A code of conduct for supervisors of postgraduate students was released by the Ministry of Education on Wednesday after a few high-profile cases of misconduct that tarnished the reputation of postgraduate education in China.

Supervisors shoulder the primary responsibility in cultivating postgraduate students and the important task of nurturing high-end and innovative talent, the ministry said.

As the "bottom line" and "basic requirement" for supervisors' behavior, the code of conduct forbids them from having inappropriate relationships with students or verbally abusing them.

They should pay more attention to students' mental health, academic pressure and anxieties, and establish a good interaction mechanism with students, it said.
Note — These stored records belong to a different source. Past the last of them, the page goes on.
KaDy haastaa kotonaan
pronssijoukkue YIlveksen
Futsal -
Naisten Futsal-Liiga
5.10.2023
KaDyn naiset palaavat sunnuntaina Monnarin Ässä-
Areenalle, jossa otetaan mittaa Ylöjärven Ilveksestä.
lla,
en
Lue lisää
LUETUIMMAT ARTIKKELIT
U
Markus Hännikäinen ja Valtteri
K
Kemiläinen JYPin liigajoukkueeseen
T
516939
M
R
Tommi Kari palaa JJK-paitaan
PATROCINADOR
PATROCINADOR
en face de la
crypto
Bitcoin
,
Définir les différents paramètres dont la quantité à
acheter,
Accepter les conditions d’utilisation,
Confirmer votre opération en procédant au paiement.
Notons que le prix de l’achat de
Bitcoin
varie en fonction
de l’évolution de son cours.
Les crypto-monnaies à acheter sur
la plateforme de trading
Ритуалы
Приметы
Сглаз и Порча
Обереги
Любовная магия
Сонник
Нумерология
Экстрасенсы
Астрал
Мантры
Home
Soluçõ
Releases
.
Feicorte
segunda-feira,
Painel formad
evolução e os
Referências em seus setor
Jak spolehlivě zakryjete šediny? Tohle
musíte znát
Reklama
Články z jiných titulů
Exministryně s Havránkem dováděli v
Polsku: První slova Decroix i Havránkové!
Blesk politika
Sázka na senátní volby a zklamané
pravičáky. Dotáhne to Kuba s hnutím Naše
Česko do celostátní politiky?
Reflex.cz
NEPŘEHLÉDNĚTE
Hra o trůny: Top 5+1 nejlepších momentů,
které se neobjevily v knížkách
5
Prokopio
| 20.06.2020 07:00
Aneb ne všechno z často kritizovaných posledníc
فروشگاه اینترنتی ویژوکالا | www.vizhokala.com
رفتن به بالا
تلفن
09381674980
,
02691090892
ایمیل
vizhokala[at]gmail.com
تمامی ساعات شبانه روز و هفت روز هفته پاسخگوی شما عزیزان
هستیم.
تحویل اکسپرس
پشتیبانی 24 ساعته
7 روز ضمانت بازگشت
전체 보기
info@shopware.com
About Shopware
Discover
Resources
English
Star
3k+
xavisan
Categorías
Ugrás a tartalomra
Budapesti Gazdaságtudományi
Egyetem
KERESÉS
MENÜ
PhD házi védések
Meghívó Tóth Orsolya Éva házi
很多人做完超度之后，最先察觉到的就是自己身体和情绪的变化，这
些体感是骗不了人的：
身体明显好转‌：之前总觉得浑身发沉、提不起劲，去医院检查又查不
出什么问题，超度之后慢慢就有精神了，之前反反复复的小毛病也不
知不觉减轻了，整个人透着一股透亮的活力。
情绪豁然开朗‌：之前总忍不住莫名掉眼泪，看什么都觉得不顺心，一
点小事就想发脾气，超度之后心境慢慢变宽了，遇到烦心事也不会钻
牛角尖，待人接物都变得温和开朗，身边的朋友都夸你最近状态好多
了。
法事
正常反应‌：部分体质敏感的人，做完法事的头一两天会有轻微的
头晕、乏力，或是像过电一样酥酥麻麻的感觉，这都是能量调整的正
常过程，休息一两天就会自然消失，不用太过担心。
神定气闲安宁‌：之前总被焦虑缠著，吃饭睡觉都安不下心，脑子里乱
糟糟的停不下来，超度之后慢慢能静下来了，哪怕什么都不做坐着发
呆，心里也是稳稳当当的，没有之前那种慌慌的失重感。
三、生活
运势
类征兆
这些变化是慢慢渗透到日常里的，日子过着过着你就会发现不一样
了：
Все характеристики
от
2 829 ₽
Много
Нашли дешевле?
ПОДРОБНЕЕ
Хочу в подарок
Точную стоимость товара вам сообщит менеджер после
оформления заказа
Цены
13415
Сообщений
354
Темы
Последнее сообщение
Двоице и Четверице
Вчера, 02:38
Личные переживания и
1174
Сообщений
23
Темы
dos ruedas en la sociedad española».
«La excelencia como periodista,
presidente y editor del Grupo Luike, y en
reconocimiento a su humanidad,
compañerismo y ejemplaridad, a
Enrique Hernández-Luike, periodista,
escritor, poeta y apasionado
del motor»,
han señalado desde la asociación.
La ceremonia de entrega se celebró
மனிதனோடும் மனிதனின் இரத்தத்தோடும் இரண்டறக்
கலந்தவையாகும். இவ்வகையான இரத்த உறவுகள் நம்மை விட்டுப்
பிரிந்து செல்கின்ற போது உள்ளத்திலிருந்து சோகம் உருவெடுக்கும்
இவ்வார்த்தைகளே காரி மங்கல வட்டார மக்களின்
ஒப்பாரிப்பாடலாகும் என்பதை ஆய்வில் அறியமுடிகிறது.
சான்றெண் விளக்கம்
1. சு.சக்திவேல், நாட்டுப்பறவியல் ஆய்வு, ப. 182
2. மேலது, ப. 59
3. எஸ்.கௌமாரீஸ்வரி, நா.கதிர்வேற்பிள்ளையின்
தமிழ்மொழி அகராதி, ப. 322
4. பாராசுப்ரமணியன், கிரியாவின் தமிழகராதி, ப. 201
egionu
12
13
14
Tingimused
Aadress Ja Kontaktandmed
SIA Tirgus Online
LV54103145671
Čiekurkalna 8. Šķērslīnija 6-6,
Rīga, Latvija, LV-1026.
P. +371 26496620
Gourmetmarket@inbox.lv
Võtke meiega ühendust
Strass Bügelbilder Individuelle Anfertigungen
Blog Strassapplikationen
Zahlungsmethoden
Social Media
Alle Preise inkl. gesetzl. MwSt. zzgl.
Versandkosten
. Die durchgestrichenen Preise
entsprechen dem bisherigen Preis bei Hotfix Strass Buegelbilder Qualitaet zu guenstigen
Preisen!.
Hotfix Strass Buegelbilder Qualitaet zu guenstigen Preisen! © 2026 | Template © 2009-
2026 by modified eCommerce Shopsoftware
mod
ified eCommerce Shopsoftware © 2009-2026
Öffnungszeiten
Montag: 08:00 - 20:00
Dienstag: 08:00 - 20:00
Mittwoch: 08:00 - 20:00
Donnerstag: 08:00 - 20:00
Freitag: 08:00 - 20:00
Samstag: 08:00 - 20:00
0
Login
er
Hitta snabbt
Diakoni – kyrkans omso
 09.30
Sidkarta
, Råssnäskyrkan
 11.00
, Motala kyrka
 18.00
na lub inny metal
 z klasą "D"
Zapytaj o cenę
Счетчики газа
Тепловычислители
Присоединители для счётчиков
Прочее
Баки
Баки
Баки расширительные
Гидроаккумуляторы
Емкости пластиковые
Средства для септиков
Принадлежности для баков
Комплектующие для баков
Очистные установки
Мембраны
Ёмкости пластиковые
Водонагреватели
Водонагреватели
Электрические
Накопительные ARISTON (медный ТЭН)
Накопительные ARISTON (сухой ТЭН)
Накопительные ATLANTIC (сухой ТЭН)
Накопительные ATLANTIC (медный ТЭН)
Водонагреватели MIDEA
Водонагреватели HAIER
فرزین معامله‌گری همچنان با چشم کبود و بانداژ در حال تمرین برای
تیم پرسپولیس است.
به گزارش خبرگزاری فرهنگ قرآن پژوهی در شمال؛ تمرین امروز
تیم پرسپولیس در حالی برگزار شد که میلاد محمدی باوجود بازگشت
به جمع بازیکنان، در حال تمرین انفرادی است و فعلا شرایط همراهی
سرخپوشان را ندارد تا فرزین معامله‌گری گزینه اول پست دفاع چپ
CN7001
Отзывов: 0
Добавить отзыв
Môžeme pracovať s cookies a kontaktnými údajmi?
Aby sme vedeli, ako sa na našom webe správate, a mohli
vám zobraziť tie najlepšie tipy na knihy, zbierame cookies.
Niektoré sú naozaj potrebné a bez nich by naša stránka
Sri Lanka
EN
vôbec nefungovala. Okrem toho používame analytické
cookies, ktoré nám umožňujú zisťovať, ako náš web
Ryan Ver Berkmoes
They should not purposely delay students' graduation or ask them to do things irrelevant to their academic study, it added.

The code of conduct also required supervisors to serve as role models for advanced degree candidates by upholding academic integrity, stressing the importance of academic standards and valuing others' academic work.

Supervisors should offer proper guidance during every step of graduate research and academic paper writing, from choosing a research topic to defending dissertations, it said.

Universities should hold violators accountable by limiting the number of students they can supervise or even disqualifying them from supervising any students, the ministry said, adding that those who seriously violate the code will be banned from teaching.

A postgraduate student at Dalian University of Technology in Liaoning province shared his frustrations in a posting on the Sina Weibo social media platform last month before committing suicide in a school laboratory.

The student said he had received little support and attention from his supervisor and was feeling "hopeless" about his research. He was also worried about graduating on time, which would break the "good tradition" of his group.

"In our online research group meeting, the supervisor looked at my research data and calmly said it was all meaningless," the post said.

In January 2018, Chen Xiaowu, a professor at Beijing's Beihang University, was fired after the school investigated a sexual harassment accusation made by a former female student on social media.

Chen Zhiwen, editor-in-chief of online education portal EOL, said the newly released code of conduct was a reaction to an increase in unfortunate incidents and tragic events stemming from unhealthy relationships between supervisors and students.

Given the mismatch of power dynamics between students and teachers, students were often in a disadvantaged position, leaving room for unethical supervisors to behave inappropriately, he said.

"China has 460,000 supervisors for postgraduate students, and it is imperative to get rid of the rotten apples that spoil the whole bunch," he said.